In the 400 mg fedratinib arm, the symptom response rate was 37%, compared with 34% with 500 mg fedratinib and 7% with placebo (P<.0001).
The most common all-grade non-hematologic treatment-emergent adverse event (TEAE) with fedratinib was diarrhea (66% with 400 mg and 56% with 500 mg); grade 3/4 diarrhea was reported in 5% of patients in each fedratinib arm.
The most frequent hematologic TEAE was anemia, and grade 3/4 anemia was noted in 25% of patients in the placebo arm, 99% with 400 mg fedratinib, and 98% with 500 mg fedratinib. Grade 3/4 thrombocytopenia was also observed in 9%, 17%, and 27% of patients in the placebo, 400 mg fedratinib, and 500 mg fedratinib arms.
At week 24, 25% of patients in the placebo arm discontinued treatment along with 22% in the 400 mg fedratinib arm and 32% in the 500 mg fedratinib arm. Twenty-five patients died on the study, including 10 in the placebo arm, 5 in the 400 mg fedratinib arm, and 10 in the 500 mg fedratinib arm, most commonly due to disease progression followed by adverse events (AEs).
JAKARTA2 was a single-arm, open-label, non-randomized, multicenter phase II study of fedratinib in patients with intermediate or high-risk primary or secondary myelofibrosis who were resistant to or intolerant of ruxolitinib.3Patients were required to have palpable splenomegaly, an ECOG performance status of 0 to 2, and a life expectancy of 6 months or less. Those enrolled received a starting dose of 400 mg of fedratinib for 6 consecutive 28-day cycles.
The primary endpoint was spleen response, which was conducted in the per-protocol population only.
Ninety-seven patients received at least 1 dose of fedratinib, and 83 of these patients were evaluable. Of these, 55% (95% CI, 44%-66%) achieved a spleen response.
The most common grade 3/4 AEs included anemia in 38% and thrombocytopenia in 22%. Nineteen percent of patients discontinued treatment due to AEs and 7% of patients died during the study, although none of the deaths were considered treatment related. Any patients with suspected Wernicke’s encephalopathy were terminated from the study.
A re-analysis of the JAKARTA2 study presented at the 2019 ASCO Annual Meeting evaluated patients in the trial with a more stringent definition of ruxolitinib failure.4Seventy-nine patients met the new criteria, with 65 defined as refractory to ruxolitinib and 14 as intolerant of ruxolitinib. The spleen volume response rate in this population was 30% (95% CI, 21%-42%) and the symptom response rate was 27%.

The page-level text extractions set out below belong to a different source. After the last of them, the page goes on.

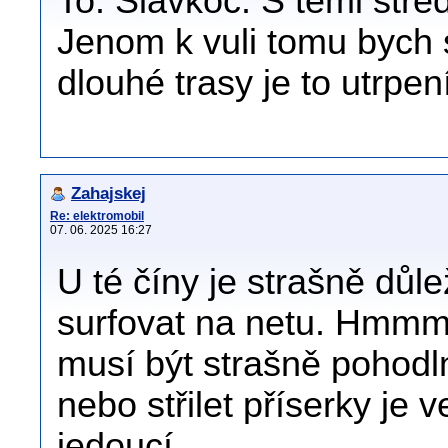
To. Slavkoc. S těmi stře
Jenom k vuli tomu bych 
dlouhé trasy je to utrpe
Zahajskej
Re: elektromobil
07. 06. 2025 16:27
U té číny je strašně důl
surfovat na netu. Hmmm
musí být strašně pohodln
nebo střilet příserky je 
jedoucí.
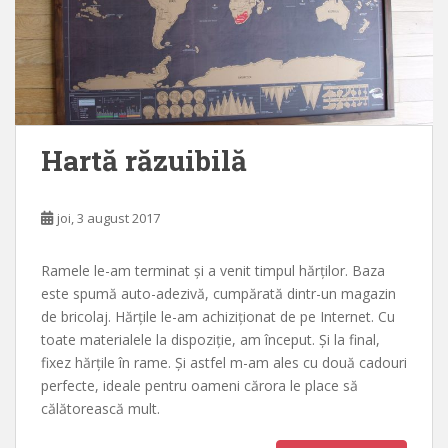
Hartă răzuibilă
joi, 3 august 2017
Ramele le-am terminat și a venit timpul hărților. Baza
este spumă auto-adezivă, cumpărată dintr-un magazin
de bricolaj. Hărțile le-am achiziționat de pe Internet. Cu
toate materialele la dispoziție, am început. Și la final,
fixez hărțile în rame. Și astfel m-am ales cu două cadouri
perfecte, ideale pentru oameni cărora le place să
călătorească mult.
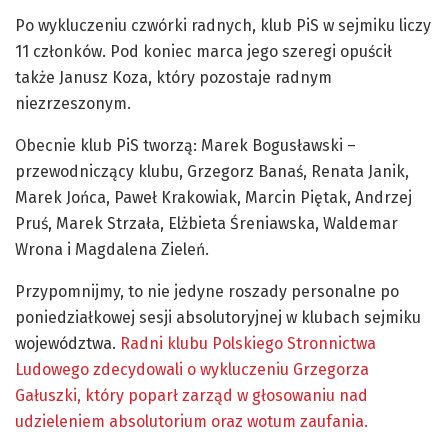
Po wykluczeniu czwórki radnych, klub PiS w sejmiku liczy
11 członków. Pod koniec marca jego szeregi opuścił
także Janusz Koza, który pozostaje radnym
niezrzeszonym.
Obecnie klub PiS tworzą: Marek Bogusławski –
przewodniczący klubu, Grzegorz Banaś, Renata Janik,
Marek Jońca, Paweł Krakowiak, Marcin Piętak, Andrzej
Pruś, Marek Strzała, Elżbieta Śreniawska, Waldemar
Wrona i Magdalena Zieleń.
Przypomnijmy, to nie jedyne roszady personalne po
poniedziałkowej sesji absolutoryjnej w klubach sejmiku
województwa.
Radni klubu Polskiego Stronnictwa
Ludowego zdecydowali o wykluczeniu Grzegorza
Gałuszki, który poparł zarząd w głosowaniu nad
udzieleniem absolutorium oraz wotum zaufania.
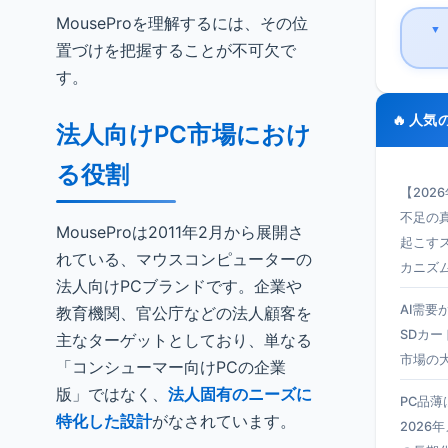
MouseProを理解するには、その位
▼
置づけを把握することが不可欠で
す。
🔥 人気
法人向けPC市場におけ
る役割
【202
不足の真
MouseProは2011年2月から展開さ
起こす
れている、マウスコンピューターの
カニズ
法人向けPCブランドです。企業や
AI需要
教育機関、官公庁などの法人顧客を
SDカー
主なターゲットとしており、単なる
市場の
「コンシューマー向けPCの企業
版」ではなく、
法人固有のニーズに
PC品
特化した設計
がなされています。
2026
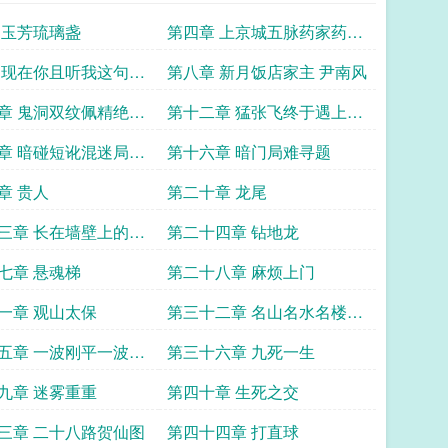
 玉芳琉璃盏
第四章 上京城五脉药家药不
然
 现在你且听我这句话
第八章 新月饭店家主 尹南风
是假
章 鬼洞双纹佩精绝古
第十二章 猛张飞终于遇上刘
备了
章 暗碰短讹混迷局一
第十六章 暗门局难寻题
辨难题
章 贵人
第二十章 龙尾
三章 长在墙壁上的女
第二十四章 钻地龙
七章 悬魂梯
第二十八章 麻烦上门
一章 观山太保
第三十二章 名山名水名楼殿
江龙泛海平常现
五章 一波刚平一波再
第三十六章 九死一生
九章 迷雾重重
第四十章 生死之交
三章 二十八路贺仙图
第四十四章 打直球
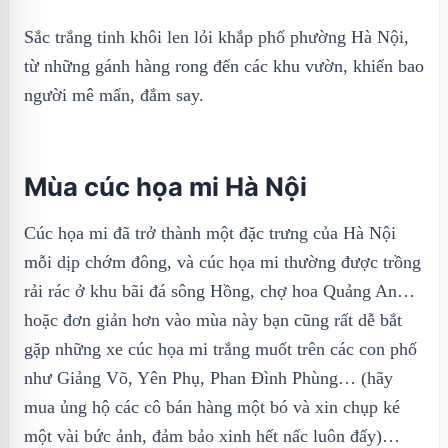
Sắc trắng tinh khôi len lỏi khắp phố phường Hà Nội,
từ những gánh hàng rong đến các khu vườn, khiến bao
người mê mẩn, đắm say.
Mùa cúc họa mi Hà Nội
Cúc họa mi đã trở thành một đặc trưng của Hà Nội
mỗi dịp chớm đông, và cúc họa mi thường được trồng
rải rác ở khu bãi đá sông Hồng, chợ hoa Quảng An…
hoặc đơn giản hơn vào mùa này bạn cũng rất dễ bắt
gặp những xe cúc họa mi trắng muốt trên các con phố
như Giảng Võ, Yên Phụ, Phan Đình Phùng… (hãy
mua ủng hộ các cô bán hàng một bó và xin chụp ké
một vài bức ảnh, đảm bảo xinh hết nấc luôn đấy)…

The label for fedratinib includes a Boxed Warning on the risk of serious and fatal encephalopathy, including Wernicke’s. The FDA advises healthcare professionals to assess patients’ thiamine levels before starting treatment and that fedratinib should be immediately discontinued if encephalopathy is suspected.
Previously the FDA had granted a priority review and an orphan drug designation to fedratinib in this setting.